Tuesday, October 18, 2011

"This Love, This Power to Heal:" On the Feast of St. Luke the Physician


It has been said that the authentic Church is known by its capacity to make saints. This is deeply true: holiness in the lives of people is a direct fruit of encounter with God the Holy Trinity. And this holiness always results in something; it is never a static condition, bottled up in itself. The holiness of God when encountered inevitably becomes an opportunity for healing on all levels of our being. For some, this includes sudden, miraculous bodily healing—events so shaking in their power that we do not speak of them easily. For others this healing overcomes memories, childhood trauma, or the effects of years of self-destructive addictions or patterns of life. Yet always this healing is the result of a call to the wholeness and holiness made available through the life and embrace of the True Physician of our souls: Jesus the Christ.

Healing is a by-product of Love. The power to heal in the authentic Church—something we must look for in our parishes, our dioceses, our bible studies, or wherever we gather as Church—is never an end in itself. It always looks forward, stretched out to the love of God, who is the author of life, health, and love itself. Jesus Christ embodies that Love, and communion with him means an unrelenting call to healing.

Make no mistake: though free to us, this gift of healing cost God everything; it can never make peace with sickness or death; all that is not love, all that is not life in its fullness, all that is not well in us, is illuminated by Love and must be let go. Much of the Christian road of discipleship is about this.

Our final healing can never be in this life. All therapies and programs for health making such promises are frauds and delusions. This world is radically and fundamentally unable to fulfill this promise. This has become the source of much misery in our day, as the capacity to extend life is confused with the ability to give life in all that means. Though a physician, St. Luke never confused these two things, and we must not, either. The fulfillment of our desire for healing can only come when God is “all in all,” in the Kingdom of Love and Knowledge, of which life in the Church is and must be the portal.

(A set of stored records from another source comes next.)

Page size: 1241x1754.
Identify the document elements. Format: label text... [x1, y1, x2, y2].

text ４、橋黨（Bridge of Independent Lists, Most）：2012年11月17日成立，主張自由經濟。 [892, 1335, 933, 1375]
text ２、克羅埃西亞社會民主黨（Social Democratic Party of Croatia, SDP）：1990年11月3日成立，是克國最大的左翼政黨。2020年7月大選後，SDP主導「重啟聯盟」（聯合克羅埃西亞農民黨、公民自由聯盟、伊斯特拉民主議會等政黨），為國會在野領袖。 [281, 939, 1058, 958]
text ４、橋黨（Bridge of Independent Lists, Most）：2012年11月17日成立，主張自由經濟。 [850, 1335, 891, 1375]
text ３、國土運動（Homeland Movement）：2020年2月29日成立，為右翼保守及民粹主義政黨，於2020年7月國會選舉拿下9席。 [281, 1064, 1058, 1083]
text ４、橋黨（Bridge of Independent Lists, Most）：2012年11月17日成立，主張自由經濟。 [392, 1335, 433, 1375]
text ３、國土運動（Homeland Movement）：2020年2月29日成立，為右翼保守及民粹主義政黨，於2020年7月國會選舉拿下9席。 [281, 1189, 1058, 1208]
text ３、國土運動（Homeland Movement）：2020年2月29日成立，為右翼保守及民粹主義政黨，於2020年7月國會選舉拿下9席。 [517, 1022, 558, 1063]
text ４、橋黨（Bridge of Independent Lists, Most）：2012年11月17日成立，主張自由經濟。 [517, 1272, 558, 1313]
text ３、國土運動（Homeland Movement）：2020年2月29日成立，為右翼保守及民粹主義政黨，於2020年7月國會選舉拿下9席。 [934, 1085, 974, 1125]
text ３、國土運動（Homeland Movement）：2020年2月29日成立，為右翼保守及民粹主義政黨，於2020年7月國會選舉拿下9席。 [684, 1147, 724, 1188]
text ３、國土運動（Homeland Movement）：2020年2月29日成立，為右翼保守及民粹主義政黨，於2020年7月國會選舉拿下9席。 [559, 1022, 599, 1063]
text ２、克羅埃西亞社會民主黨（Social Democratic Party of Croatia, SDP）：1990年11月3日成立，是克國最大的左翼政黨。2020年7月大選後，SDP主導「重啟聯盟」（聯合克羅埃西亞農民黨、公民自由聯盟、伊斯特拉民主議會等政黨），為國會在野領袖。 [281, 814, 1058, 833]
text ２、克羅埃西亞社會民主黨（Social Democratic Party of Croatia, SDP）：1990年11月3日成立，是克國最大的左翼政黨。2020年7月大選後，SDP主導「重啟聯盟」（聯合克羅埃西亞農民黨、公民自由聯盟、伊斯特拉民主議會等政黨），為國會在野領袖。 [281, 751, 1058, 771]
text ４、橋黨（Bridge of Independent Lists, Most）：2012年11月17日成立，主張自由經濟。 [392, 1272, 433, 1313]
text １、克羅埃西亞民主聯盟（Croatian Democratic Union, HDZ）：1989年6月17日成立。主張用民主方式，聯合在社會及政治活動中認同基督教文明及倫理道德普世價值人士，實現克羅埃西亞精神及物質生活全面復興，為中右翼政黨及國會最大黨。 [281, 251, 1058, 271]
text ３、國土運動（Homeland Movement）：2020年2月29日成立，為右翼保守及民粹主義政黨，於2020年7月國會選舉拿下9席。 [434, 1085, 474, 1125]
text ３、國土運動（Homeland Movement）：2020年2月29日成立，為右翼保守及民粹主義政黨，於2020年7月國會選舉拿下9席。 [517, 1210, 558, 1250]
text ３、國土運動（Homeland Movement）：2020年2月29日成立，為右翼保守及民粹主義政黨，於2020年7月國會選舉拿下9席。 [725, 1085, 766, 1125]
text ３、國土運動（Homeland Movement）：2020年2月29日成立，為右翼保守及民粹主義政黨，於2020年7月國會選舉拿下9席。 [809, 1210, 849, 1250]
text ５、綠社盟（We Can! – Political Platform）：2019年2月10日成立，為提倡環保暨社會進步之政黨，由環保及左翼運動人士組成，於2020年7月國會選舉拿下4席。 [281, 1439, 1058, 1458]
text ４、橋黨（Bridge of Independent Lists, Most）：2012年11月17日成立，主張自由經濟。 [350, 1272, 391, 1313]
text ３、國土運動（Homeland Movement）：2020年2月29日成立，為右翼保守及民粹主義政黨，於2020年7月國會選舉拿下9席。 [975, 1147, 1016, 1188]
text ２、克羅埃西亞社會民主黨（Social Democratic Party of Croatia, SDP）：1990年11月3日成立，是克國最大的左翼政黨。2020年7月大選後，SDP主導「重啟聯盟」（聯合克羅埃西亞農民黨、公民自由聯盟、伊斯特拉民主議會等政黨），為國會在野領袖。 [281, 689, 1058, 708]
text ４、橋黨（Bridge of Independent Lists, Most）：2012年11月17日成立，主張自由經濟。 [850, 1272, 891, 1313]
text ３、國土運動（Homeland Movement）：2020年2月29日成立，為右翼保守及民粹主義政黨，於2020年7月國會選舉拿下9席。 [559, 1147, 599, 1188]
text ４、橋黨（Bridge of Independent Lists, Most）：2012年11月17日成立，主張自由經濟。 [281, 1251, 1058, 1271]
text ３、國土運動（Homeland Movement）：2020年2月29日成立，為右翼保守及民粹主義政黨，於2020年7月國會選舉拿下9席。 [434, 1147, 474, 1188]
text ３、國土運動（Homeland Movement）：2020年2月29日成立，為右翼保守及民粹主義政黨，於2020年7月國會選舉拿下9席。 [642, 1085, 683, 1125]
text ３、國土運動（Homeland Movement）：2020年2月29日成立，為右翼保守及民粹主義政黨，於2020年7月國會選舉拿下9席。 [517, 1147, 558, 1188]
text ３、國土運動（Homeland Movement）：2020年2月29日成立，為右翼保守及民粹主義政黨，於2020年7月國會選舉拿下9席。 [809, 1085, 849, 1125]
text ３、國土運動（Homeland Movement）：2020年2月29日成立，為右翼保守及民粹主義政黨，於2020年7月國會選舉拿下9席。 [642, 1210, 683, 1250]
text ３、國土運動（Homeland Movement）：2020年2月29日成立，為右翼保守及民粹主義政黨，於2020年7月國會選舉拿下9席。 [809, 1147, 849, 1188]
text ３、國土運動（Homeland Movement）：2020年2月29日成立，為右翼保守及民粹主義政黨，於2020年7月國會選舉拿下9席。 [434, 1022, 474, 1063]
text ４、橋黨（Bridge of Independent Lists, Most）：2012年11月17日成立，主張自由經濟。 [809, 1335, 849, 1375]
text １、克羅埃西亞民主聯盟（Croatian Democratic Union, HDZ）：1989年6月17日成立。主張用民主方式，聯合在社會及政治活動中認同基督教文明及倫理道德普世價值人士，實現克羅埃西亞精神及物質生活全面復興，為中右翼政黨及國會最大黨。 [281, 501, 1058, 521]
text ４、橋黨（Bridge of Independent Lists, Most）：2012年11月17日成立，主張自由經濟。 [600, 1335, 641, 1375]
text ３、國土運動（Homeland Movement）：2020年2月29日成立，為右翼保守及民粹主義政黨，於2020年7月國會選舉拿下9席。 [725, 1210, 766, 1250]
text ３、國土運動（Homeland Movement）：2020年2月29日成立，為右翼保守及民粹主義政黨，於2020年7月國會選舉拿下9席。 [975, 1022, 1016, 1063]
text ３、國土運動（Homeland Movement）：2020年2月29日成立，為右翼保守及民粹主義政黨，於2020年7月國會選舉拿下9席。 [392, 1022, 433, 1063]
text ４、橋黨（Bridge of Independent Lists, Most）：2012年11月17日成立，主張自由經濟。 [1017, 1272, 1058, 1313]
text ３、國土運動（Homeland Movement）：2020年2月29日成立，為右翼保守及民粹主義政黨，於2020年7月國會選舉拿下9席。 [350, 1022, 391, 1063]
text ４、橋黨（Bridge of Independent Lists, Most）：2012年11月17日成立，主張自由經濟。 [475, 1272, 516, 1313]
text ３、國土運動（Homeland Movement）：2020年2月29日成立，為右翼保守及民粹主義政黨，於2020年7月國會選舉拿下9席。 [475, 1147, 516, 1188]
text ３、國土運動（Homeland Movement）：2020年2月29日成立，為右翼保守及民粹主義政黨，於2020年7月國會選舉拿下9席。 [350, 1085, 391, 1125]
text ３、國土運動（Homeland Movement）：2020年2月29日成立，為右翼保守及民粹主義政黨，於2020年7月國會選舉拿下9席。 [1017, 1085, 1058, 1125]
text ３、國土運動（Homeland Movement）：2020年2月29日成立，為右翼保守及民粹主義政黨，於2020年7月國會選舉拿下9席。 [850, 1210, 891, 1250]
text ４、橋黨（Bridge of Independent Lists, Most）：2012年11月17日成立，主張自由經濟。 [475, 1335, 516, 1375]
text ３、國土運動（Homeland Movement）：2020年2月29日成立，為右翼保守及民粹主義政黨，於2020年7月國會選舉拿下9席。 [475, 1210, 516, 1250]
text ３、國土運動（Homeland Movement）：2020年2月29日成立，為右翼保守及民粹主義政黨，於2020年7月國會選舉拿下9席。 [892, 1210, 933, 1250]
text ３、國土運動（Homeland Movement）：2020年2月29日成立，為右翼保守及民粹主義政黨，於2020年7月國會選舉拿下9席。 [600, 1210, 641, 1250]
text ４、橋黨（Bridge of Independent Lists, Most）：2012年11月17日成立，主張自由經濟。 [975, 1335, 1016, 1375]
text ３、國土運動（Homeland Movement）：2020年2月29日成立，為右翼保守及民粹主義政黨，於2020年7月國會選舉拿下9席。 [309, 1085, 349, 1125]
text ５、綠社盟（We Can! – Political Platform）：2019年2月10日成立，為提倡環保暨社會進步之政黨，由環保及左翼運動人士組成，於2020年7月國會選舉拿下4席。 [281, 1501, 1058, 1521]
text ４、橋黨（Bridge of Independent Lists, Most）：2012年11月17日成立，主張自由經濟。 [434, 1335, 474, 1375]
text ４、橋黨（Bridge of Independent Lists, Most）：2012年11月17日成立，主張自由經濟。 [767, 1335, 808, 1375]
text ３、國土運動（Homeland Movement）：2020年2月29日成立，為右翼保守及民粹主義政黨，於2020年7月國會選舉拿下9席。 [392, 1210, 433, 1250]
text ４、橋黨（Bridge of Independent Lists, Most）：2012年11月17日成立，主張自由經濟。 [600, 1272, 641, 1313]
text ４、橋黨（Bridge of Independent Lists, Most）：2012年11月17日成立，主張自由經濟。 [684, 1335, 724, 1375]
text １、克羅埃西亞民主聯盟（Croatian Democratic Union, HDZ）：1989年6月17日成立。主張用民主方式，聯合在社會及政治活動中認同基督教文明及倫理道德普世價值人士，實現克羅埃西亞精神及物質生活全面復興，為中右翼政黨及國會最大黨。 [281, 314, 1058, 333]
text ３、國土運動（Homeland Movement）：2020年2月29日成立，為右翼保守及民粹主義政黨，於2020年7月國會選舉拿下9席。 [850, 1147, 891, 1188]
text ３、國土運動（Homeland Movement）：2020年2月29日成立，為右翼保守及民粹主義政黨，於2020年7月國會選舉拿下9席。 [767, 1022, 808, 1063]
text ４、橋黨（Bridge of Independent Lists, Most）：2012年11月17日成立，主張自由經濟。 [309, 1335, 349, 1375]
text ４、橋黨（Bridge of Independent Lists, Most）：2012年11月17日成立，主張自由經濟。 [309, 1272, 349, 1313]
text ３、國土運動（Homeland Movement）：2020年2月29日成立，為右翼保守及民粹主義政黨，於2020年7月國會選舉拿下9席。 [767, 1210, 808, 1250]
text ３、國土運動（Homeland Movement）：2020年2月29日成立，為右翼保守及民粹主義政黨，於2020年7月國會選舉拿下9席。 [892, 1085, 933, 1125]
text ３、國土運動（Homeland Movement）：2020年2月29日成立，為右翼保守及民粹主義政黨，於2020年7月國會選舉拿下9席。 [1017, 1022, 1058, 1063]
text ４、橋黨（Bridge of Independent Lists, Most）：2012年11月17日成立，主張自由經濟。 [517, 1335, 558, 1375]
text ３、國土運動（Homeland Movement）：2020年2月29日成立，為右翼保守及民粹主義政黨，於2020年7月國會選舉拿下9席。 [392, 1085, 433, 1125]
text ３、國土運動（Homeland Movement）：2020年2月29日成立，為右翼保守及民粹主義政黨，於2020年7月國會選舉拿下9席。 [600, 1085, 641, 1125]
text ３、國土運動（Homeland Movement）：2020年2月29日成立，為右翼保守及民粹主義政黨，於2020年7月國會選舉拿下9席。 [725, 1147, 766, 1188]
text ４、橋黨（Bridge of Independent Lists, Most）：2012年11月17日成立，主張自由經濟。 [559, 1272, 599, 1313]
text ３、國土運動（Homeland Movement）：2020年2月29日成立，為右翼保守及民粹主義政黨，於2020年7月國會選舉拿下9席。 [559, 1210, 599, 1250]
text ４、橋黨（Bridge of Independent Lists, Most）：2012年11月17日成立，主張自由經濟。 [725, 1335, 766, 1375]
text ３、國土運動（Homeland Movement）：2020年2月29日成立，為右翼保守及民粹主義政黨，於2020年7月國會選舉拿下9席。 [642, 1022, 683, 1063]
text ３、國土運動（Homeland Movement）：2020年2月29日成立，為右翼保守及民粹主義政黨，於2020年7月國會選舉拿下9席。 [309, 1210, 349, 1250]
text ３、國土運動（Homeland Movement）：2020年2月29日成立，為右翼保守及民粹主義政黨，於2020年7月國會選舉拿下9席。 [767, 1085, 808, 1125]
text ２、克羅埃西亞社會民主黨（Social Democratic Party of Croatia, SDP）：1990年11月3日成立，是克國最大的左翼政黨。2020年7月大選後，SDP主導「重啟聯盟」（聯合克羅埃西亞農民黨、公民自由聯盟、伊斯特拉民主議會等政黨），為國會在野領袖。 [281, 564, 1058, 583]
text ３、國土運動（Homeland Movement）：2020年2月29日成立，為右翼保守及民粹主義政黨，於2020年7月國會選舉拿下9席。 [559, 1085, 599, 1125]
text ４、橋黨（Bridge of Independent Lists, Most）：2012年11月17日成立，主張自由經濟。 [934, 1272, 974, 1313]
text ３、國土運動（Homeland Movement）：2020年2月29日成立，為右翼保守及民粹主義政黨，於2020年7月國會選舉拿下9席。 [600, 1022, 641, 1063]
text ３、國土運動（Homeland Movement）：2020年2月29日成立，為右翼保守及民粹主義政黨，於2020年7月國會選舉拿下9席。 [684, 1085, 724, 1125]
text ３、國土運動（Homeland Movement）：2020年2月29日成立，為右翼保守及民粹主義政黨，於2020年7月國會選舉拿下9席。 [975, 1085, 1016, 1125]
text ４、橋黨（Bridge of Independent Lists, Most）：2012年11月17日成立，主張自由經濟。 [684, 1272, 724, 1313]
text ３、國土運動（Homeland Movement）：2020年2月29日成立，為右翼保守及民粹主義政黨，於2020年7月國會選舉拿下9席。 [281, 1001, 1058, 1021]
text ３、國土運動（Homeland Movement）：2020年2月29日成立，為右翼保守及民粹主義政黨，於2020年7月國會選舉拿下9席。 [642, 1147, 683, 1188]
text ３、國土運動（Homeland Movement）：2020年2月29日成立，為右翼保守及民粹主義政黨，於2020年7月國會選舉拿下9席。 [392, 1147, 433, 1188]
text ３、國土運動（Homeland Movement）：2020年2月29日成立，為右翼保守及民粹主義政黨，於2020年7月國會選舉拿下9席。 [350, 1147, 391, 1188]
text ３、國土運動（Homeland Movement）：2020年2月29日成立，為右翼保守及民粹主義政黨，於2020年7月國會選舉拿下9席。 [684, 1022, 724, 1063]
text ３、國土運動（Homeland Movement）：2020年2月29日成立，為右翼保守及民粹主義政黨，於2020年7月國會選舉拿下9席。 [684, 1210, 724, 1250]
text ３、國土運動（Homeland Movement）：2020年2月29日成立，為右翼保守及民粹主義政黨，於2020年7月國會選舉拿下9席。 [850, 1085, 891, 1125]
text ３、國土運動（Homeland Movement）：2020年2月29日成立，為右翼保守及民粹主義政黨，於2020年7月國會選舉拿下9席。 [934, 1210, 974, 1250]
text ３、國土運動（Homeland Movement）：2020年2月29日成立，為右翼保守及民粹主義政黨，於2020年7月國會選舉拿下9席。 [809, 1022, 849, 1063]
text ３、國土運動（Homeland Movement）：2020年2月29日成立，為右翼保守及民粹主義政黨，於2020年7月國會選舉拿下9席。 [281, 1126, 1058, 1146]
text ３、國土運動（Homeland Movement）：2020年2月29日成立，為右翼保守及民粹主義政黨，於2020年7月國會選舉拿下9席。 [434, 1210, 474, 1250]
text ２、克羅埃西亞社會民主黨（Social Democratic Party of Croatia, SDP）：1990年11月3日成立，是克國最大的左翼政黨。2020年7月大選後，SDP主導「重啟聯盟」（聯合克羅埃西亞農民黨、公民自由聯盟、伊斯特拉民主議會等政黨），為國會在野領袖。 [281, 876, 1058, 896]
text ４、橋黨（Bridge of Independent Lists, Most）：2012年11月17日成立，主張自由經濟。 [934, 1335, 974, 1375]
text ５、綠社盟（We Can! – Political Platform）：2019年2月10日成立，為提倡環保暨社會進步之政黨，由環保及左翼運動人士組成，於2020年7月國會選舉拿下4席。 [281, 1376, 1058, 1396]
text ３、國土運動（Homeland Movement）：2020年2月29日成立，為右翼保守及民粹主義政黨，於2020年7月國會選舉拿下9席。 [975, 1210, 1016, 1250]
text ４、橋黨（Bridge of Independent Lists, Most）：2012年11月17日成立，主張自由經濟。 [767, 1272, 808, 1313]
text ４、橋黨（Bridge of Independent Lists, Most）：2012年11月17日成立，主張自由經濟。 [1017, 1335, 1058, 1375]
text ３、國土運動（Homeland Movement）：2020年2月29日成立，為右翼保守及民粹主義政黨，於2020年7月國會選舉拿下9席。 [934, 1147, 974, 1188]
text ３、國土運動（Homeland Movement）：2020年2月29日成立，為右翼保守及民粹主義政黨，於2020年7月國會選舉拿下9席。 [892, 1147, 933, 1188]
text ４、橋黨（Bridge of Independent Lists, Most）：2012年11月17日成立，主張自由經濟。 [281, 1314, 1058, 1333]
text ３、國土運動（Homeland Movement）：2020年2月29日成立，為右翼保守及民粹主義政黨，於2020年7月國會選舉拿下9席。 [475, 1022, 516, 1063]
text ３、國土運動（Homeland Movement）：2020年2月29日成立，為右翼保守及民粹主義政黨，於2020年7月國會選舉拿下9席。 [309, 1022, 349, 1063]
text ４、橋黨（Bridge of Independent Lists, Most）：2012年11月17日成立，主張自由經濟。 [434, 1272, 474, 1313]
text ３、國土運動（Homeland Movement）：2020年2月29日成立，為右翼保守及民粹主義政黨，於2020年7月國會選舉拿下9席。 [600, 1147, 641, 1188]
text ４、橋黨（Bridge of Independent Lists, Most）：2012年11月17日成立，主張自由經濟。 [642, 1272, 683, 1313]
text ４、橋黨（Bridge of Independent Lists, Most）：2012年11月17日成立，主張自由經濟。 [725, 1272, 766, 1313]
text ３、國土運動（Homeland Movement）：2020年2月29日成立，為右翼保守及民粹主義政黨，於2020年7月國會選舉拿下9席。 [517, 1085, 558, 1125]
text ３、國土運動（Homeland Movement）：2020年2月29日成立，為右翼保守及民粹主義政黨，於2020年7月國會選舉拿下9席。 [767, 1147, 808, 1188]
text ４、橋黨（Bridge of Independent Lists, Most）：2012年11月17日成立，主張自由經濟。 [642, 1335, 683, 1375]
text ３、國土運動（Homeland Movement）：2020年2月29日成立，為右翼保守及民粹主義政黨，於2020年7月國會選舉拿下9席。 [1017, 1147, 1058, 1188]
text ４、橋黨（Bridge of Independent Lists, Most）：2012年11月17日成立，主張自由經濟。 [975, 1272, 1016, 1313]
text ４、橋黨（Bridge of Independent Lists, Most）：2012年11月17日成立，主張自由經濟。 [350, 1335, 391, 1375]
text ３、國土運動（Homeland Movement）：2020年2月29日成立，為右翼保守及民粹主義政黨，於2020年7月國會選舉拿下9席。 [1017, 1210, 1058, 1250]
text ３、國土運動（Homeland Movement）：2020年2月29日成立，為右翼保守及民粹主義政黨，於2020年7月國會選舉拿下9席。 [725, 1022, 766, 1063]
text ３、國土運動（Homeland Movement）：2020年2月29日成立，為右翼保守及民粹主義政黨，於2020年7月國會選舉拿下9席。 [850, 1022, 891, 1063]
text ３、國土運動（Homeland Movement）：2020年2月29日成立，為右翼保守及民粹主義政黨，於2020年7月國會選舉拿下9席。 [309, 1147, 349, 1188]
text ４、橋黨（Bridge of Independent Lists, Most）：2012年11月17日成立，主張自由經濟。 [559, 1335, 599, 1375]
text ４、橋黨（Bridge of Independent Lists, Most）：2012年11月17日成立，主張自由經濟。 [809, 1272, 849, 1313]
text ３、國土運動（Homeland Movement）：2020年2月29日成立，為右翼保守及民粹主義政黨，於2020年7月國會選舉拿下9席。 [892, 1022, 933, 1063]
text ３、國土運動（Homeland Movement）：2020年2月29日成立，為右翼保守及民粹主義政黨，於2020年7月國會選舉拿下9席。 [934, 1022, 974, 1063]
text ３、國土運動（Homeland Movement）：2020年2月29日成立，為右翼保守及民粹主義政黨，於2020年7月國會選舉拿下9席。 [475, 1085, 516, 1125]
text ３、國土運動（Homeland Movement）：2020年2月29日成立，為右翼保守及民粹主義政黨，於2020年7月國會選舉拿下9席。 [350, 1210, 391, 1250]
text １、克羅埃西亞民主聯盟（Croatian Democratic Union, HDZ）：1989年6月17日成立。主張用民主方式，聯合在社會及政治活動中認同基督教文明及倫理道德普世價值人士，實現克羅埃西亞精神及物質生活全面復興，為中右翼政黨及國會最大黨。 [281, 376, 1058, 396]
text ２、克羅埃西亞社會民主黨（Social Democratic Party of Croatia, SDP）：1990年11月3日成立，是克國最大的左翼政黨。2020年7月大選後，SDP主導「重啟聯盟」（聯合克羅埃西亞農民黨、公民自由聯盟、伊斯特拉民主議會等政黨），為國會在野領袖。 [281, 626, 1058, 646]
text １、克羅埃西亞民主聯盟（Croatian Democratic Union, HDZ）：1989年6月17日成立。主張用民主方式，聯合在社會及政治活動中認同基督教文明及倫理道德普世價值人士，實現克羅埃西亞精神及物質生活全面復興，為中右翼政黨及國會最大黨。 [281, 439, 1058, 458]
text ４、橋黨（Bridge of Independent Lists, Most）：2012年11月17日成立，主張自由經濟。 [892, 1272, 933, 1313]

The Church holds “this love and this power to heal” that makes humans fully free. Tempted as it is to trade that gift for the power to control, punish, or indulge our unworthy drives, the true Church will ultimately always choose to live in the love and healing of Christ, and to share that love and healing with anyone who seeks it.

Almighty God, who inspired your servant Luke the physician to set forth in the Gospel the love and healing power of your Son: Graciously continue in your Church this love and power to heal, to the praise and glory of your Name; through Jesus Christ our Lord, who lives and reigns with you, in the unity of the Holy Spirit, one God, now and for ever.  Amen.